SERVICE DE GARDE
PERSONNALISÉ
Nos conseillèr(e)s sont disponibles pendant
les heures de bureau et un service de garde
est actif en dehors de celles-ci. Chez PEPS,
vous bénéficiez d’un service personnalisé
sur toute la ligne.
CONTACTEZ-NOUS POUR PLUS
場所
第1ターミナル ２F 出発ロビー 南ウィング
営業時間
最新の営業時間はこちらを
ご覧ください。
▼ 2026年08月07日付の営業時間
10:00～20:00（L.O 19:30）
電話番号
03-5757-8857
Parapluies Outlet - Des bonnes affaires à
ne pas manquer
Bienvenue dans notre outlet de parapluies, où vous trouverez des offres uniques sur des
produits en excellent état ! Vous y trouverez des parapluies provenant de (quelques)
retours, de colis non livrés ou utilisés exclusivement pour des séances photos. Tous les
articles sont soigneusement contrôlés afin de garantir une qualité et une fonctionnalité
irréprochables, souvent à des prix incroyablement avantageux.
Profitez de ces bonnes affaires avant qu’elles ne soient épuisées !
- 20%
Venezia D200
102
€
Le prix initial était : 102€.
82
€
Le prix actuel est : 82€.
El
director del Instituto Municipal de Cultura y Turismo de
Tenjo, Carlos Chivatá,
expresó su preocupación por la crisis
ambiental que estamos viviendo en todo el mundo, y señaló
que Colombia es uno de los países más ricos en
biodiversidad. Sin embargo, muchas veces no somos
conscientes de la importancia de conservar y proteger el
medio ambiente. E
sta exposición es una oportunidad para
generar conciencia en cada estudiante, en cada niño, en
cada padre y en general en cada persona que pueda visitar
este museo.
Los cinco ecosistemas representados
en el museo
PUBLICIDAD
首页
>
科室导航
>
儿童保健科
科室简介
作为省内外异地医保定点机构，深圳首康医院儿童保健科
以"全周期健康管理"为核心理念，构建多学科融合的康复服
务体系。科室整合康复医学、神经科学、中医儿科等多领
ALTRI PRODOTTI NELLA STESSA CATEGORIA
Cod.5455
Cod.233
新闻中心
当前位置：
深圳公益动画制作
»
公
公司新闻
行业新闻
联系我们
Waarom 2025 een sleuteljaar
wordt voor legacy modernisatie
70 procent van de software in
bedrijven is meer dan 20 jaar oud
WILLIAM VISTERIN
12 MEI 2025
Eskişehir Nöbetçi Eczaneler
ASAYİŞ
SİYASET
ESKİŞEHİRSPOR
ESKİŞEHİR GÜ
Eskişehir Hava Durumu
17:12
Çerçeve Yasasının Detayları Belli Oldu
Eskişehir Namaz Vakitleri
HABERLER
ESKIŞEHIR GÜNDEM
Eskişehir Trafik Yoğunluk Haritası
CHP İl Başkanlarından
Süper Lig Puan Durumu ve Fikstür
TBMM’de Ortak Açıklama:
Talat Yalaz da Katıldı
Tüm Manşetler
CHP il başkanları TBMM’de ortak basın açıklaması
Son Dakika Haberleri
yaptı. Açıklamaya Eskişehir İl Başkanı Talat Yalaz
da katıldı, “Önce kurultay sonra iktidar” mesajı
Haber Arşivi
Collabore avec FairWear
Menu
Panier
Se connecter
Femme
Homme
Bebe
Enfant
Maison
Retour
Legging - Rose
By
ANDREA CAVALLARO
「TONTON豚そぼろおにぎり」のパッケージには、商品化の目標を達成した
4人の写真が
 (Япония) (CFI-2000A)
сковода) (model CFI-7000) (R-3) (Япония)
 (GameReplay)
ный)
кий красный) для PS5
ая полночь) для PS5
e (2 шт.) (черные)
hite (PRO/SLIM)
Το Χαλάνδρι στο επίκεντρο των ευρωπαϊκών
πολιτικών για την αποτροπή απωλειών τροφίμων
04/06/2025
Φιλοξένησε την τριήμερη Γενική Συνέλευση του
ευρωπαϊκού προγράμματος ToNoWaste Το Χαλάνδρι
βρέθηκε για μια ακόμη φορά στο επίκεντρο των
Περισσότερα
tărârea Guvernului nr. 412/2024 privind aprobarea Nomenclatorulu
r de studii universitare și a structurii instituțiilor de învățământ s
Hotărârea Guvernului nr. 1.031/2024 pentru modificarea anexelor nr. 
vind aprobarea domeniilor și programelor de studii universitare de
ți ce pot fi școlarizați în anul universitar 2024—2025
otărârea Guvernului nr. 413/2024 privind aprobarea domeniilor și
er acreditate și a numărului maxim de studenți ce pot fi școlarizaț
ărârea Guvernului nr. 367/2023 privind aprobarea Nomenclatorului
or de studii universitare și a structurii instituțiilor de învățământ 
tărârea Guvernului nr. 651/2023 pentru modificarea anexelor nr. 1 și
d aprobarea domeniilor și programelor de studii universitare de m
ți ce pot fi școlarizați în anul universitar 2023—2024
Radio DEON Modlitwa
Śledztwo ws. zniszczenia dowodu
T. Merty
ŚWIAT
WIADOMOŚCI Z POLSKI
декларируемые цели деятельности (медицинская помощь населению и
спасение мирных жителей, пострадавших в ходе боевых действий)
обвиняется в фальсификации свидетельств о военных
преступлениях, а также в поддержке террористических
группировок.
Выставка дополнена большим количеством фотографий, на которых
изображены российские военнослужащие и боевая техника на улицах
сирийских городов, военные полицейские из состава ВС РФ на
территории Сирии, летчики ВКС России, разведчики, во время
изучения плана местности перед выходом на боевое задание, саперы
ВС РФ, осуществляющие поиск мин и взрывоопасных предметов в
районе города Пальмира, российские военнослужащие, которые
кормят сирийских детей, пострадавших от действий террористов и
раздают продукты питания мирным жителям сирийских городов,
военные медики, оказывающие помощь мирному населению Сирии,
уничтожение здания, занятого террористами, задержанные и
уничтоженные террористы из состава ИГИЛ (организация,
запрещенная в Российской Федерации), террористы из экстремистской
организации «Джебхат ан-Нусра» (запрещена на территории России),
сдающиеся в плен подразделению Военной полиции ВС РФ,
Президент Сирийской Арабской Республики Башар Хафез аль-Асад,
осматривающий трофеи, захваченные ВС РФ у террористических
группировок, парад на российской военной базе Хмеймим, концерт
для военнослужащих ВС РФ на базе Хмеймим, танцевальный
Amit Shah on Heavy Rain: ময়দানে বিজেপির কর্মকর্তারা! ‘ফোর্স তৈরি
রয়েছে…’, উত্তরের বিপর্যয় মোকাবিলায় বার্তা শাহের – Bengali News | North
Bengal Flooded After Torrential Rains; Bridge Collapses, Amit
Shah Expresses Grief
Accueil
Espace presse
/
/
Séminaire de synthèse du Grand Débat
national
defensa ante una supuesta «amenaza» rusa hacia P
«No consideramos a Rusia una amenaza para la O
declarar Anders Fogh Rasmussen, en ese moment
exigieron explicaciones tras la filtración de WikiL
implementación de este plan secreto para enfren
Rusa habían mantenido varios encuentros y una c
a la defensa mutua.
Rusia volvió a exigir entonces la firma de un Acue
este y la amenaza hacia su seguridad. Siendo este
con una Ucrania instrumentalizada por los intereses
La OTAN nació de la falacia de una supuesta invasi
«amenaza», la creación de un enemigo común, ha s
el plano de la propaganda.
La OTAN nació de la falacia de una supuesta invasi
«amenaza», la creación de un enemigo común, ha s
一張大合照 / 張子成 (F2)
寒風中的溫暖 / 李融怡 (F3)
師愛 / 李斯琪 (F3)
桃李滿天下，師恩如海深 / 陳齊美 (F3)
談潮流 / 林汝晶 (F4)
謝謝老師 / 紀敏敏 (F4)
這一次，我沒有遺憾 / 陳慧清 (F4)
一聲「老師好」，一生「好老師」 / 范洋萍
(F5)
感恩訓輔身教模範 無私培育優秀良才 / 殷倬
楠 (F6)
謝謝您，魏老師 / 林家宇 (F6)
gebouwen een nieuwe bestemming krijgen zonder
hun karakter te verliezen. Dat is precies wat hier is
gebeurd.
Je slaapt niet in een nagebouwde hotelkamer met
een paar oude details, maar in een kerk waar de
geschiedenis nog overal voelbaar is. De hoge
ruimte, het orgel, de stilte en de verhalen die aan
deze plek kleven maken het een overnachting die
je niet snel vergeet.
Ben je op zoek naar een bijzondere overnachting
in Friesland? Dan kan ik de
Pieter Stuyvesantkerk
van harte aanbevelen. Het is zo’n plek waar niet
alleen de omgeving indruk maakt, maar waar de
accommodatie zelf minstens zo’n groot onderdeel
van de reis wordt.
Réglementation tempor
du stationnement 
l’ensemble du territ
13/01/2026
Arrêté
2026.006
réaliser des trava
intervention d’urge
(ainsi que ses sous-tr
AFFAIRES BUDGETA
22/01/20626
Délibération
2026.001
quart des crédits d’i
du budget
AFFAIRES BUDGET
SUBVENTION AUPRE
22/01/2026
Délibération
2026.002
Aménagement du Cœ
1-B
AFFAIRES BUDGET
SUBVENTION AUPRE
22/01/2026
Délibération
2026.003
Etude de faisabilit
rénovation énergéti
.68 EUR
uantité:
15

**Activity**
Scan the data above for the word "Сирии", then copy every line that holds it.

**Reply**
территории Сирии, летчики ВКС России, разведчики, во время
военные медики, оказывающие помощь мирному населению Сирии,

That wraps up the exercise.